Simple jummy scones

We love having cream tea on a rainy sunday afternoon. Nothing tastes better than home made scones! I recently discovered a great secret making scones an even more attractive recipe. The scones puff up more when you rest the dough in the fridge for a couple of hours.

This means you can make the dough an evening in advance, take it out of the fridge, make scone shapes and place them in your oven. Now just enjoy those lovely scents filling your house as you make tea and take out your favorite jams and fresh fruit!

Scone2

Scones (8 – 10)

  • 225 grams plain white flour
  • 1 tsp baking powder
  • pinch salt
  • 25 grams caster sugar
  • 50 grams butter at room temperature
  • 150 ml buttermilk (optional: add some vanilla essence to the buttermilk)
  • 1 egg, beaten, or coffee cream, for brushing or dusting
  1. Mix the flour, baking powder, sugar and salt.
  2. Rub your butter in the flour mixture untill you have a bread crumb consistency.
  3. Stir in the buttermilk combine your dough into a ball.
    This is the kind of dough you want to handle as little as possible.
  4. Wrap your dough in kling film and let it rest in your fridge from 1 hour to 24 hours. Whatever works with your schedule. This does enable you to plan ahead if you are making an elaborate high tea.
  5. Preheat your oven at 220 degrees C.
  6. Roll out your dough on a floured surface. I like to make a circular disk, about 1,5 cm thick and slice 8 scones with a sharp knife as shown in the picture.
    CuttingScones
  7. Place your scones on a baking tray lined with baking parchment.
  8. For golden and glossy scones, brush your scones with egg or coffee cream.
    You can sprinkle your scones with sugar for a crusty top.
  9. Bake your scones for 15 to twenty minutes or untill they are puffed up and golden brown.
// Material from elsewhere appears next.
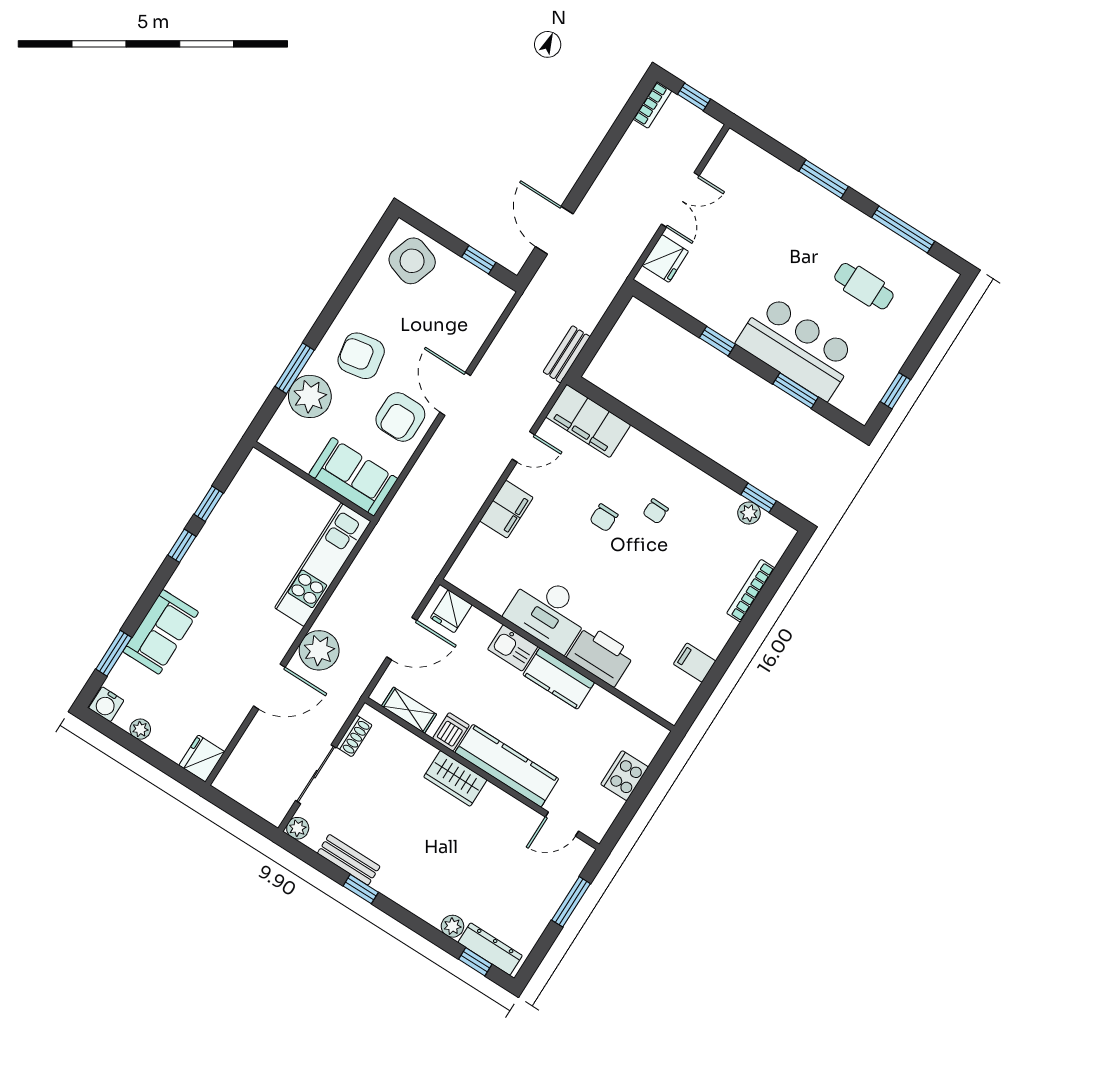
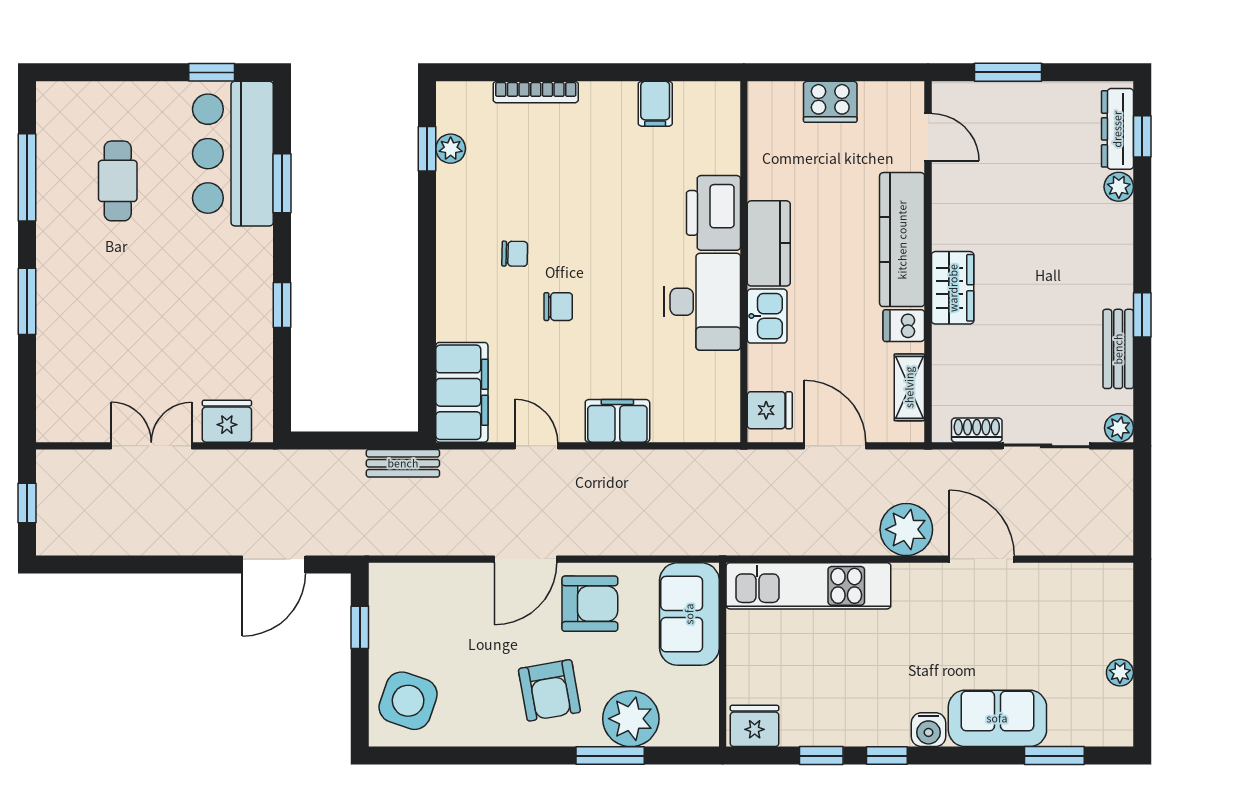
bookcase: (652, 105) -> (65, 544), removed
bar counter: (797, 347) -> (233, 154), moved
water cooler: (106, 704) -> (929, 730), moved, turned 90
fridge: (202, 759) -> (755, 726), moved, turned 180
Let your scones cool for at least ten minutes before digging in. This may be the hardest part of the recipe!

Scone

My Best Brownies

There are so many brownie recipes. I have tried so many recipes, for me this recipe’s gives me the best brownies. Slightly dense and moist in the middle, a crunchy top and appropriately chewy.

Best Brownies (makes 18 brownies)

For the batter:

  • 100 grams of dark chocolate in chunks
  • 150 grams of butter
  • 4 eggs
  • 200 grams of sugar
  • 1 tsp vanilla essence
  • 100 grams of flour
  • 55 grams coco powder
  • 1 pinch of salt

Optional filling

  • 70 grams chopped almonds, walnuts, hazelnuts and/or peanuts
  • 70 grams of chocolate, whichever you prefer
  • Alternatively you can mix in chuncks of your favorite candy bar (I like Snickers, but any other chocolate candy bar could work)

Every recipe calls for a different order for mixing the ingredients. In my experience it doesn’t really matter how you combine the ingredients, just make sure you don’t cook the eggs with the hot melted chocolate.

  1. Preheat your oven at 190 degrees C.
  2. Melt your chocolate and butter above simmering water.
  3. Line your baking tin (I use a  rectangular 15 cm by 30 cm baking tin).
  4. Take your melted chocolate of the heat, let it cool for a few minutes.
  5. Mix in the vanilla essence, sugar, this lowers the temperature of the chocolate a little more.
  6. Combine with the eggs, flour, salt and coco powder.
  7. Stir in the optional filling.
  8. Pour the batter in the baking tin and bake for 30 to 40 minutes.

Your cooking time depends on how dense you like your  brownies. Sometimes I slightly undercook my brownies. This way I can warm them up later (and cook them a bit more) in the microwave and serve them warm with vanilla ice cream or clotted cream.